Incapazes de influir nos grandes temas da sociedade, as igrejas pentecostais ajustaram o foco na velha preocupação com a vida íntima. Agarraram-se a uma moralidade mesquinha e reacionária, tão fácil de impor aos descontentes com sua vida pessoal.

A maioria dos pentecostais é de recém-convertidos, e conversão precisa de motivo forte, subjetivo, que tenha elo direto com felicidade e capacidade de viver bem.

Imposição da lei

A interferência da religião nos costumes poderia vir agora também pela imposição da lei. Para fazer mudanças a seu gosto, o credo da nova maioria contaria com as casas legislativas, onde vai ampliando suas fileiras. Bem no tom de ameaça do pastor e deputado federal Marco Feliciano (PSC-SP).

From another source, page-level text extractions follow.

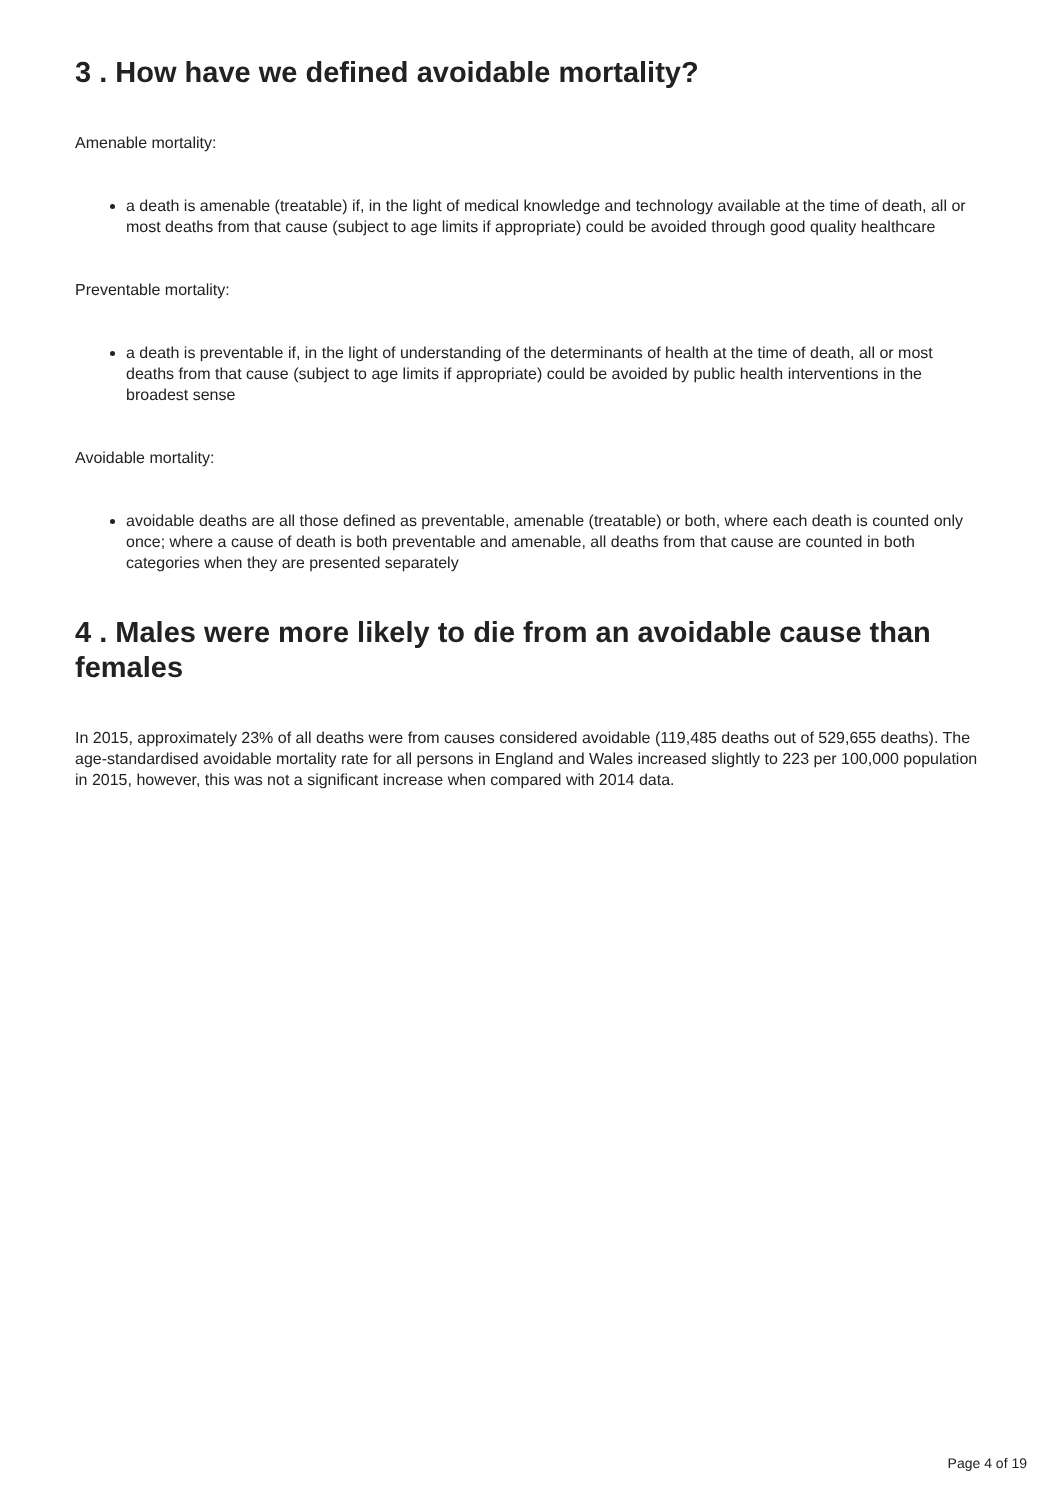3 . How have we defined avoidable mortality?
Amenable mortality:
a death is amenable (treatable) if, in the light of medical knowledge and technology available at the time of death, all or most deaths from that cause (subject to age limits if appropriate) could be avoided through good quality healthcare
Preventable mortality:
a death is preventable if, in the light of understanding of the determinants of health at the time of death, all or most deaths from that cause (subject to age limits if appropriate) could be avoided by public health interventions in the broadest sense
Avoidable mortality:
avoidable deaths are all those defined as preventable, amenable (treatable) or both, where each death is counted only once; where a cause of death is both preventable and amenable, all deaths from that cause are counted in both categories when they are presented separately
4 . Males were more likely to die from an avoidable cause than females
In 2015, approximately 23% of all deaths were from causes considered avoidable (119,485 deaths out of 529,655 deaths). The age-standardised avoidable mortality rate for all persons in England and Wales increased slightly to 223 per 100,000 population in 2015, however, this was not a significant increase when compared with 2014 data.
Page 4 of 19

Ao perder uma batalha em sua guerra homofóbica travada nas trincheiras da Comissão de Direitos Humanos da Câmara, que espantosamente continua a presidir, ele acenou para um revide amparado na possibilidade de a bancada evangélica dobrar numericamente na próxima legislatura.

O instituto Datafolha confirma: se dependermos da opinião expressa por pentecostais, o Brasil pode retroceder em matéria de família, sexualidade e liberdade de escolhas e abandonar normas e direitos fixados após longas lutas.

A pesquisa publicada hoje pela Folha mostra que, no continuum da moralidade, as posições estão bem marcadas: os pentecostais formam o segmento mais atrasado. Os católicos são tão avançados quanto a população média do país, maioria que são. Os evangélicos não pentecostais ocupam posição intermediária entre católicos e pentecostais; já tiveram sua fase de sectários e poderiam representar hoje os pentecostais de amanhã.

Os sem religião, espíritas e umbandistas tendem a ter posição condizente com os avanços da sociedade, à frente dos católicos, mas são muito minoritários. Outras religiões, pelo pequeno número de seguidores na população, nem aparecem na amostra.

É preciso lembrar que, independentemente de religião, os mais pobres e os menos escolarizados, camadas em que os pentecostais arregimentam preferencialmente seus adeptos, estão menos afeitos ao avanço dos costumes e direitos.

Religião e posição social se atraem e se somam. Por outro lado, se o pentecostalismo também sonha em ser uma religião de classe média ilustrada, terá de mudar.

Ainda que majoritária, condição aqui apenas hipotética, a religião evangélica, sobretudo pentecostal, seria a crença de indivíduos convertidos um a um, e não a que funda uma nação e fornece os elementos formadores de sua cultura, lugar ocupado pelo velho catolicismo.

O processo que culminaria no redesenho do cenário da fé seria diferente daquele que modelou a cultura no Brasil. Por tudo isso, em vez de o Brasil virar culturalmente evangélico, a religião evangélica pode bem se converter ao Brasil.

REGINALDO PRANDI, 67, é professor sênior do departamento de sociologia da USP e pesquisador do CNPq. Escreveu, entre outros livros, "Mitologia dos Orixás", "Segredos Guardados" (ambos pela Companhia das Letras) e "Os Mortos e os Vivos" (selo Três Estrelas, do Grupo Folha).